_TASK STATEMENT_
A faithful copy of the entries is needed, one that leaves out the pictures.

_DATA FOR ANALYSIS_
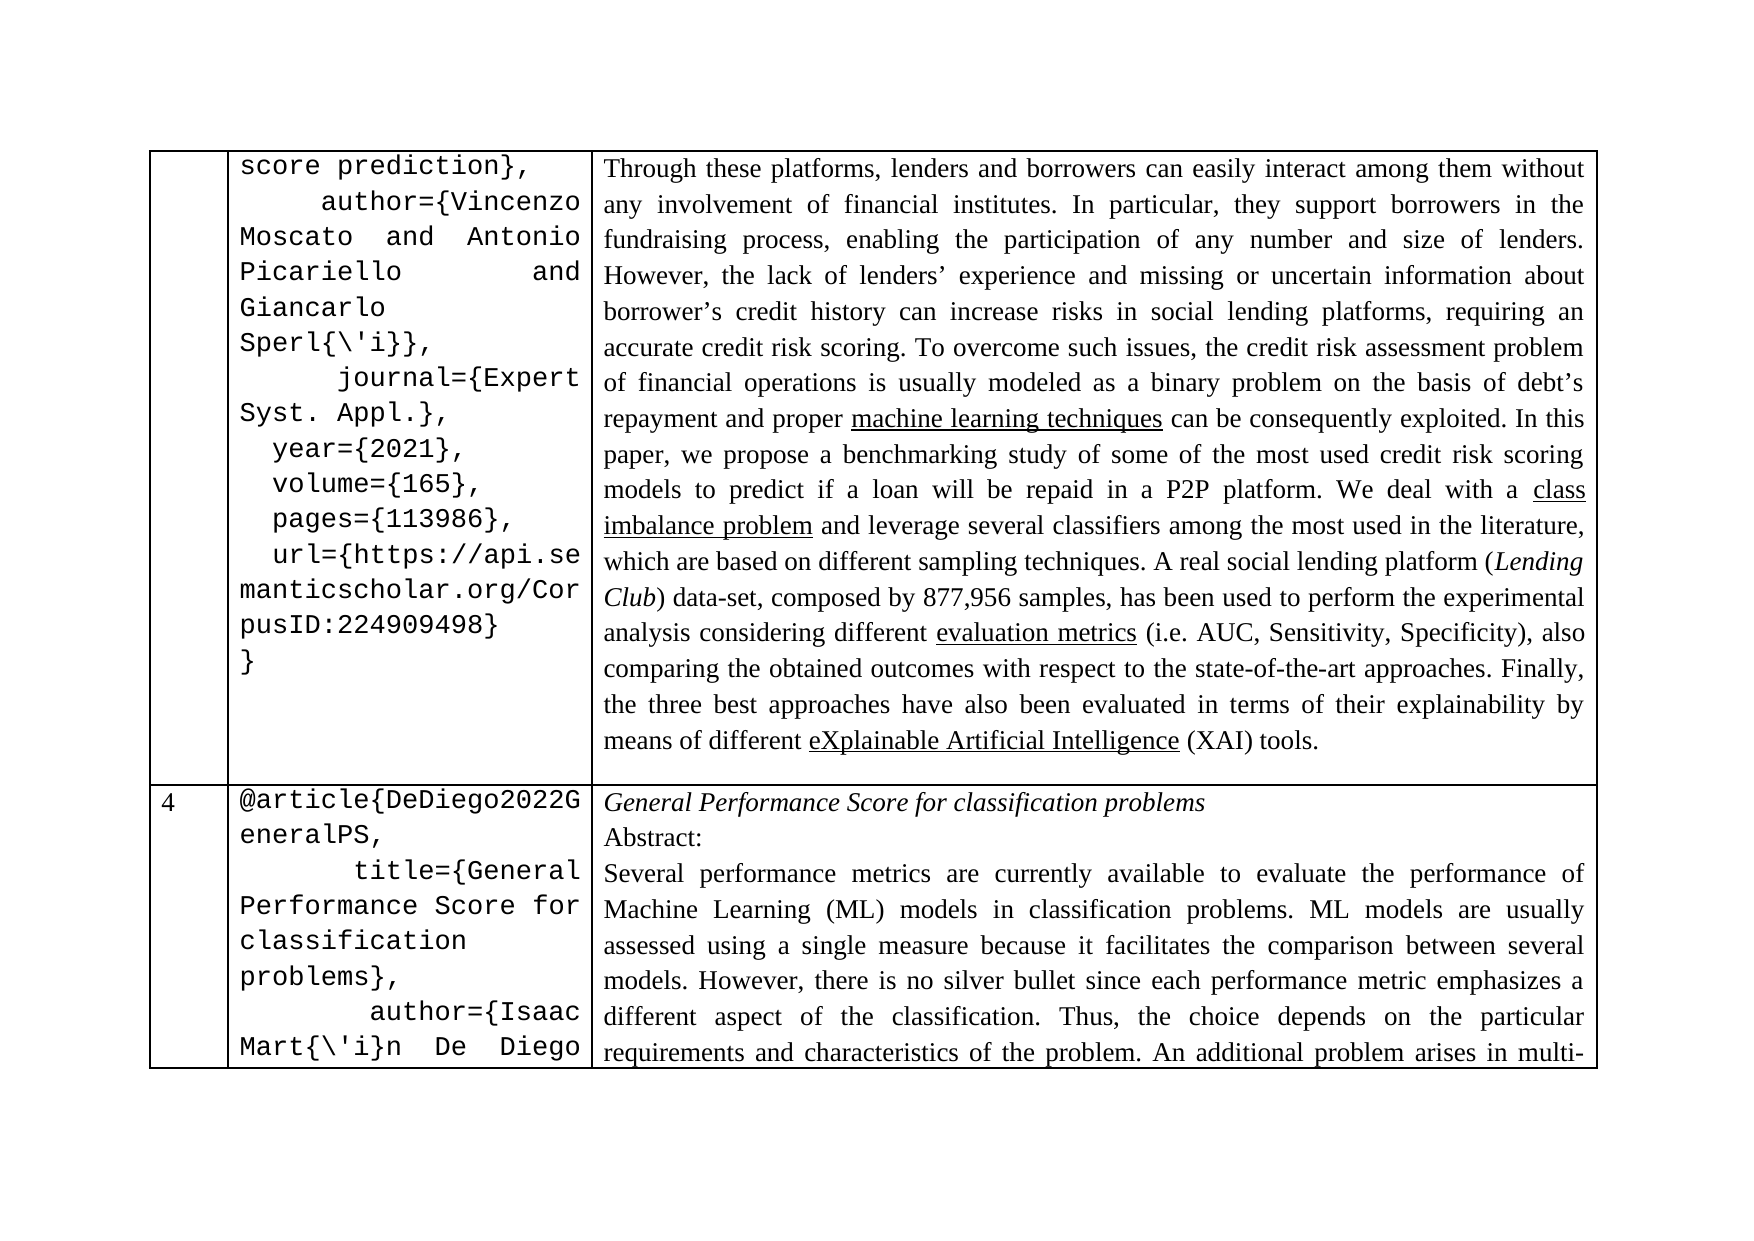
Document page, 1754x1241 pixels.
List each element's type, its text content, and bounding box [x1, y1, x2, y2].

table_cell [229, 152, 591, 784]
table_cell 3 [151, 152, 227, 784]
table_cell 4 [151, 786, 227, 1067]
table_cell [229, 786, 591, 1067]
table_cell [593, 786, 1596, 1067]
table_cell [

_SOLUTION FOR THIS PROBLEM_
Document page, 1754x1241 pixels.
List each element's type, its text content, and bounding box [x1, y1, x2, y2].

table_cell [229, 152, 591, 784]
table_cell 3 [151, 152, 227, 784]
table_cell 4 [151, 786, 227, 1067]
table_cell [229, 786, 591, 1067]
table_cell [593, 786, 1596, 1067]
table_cell [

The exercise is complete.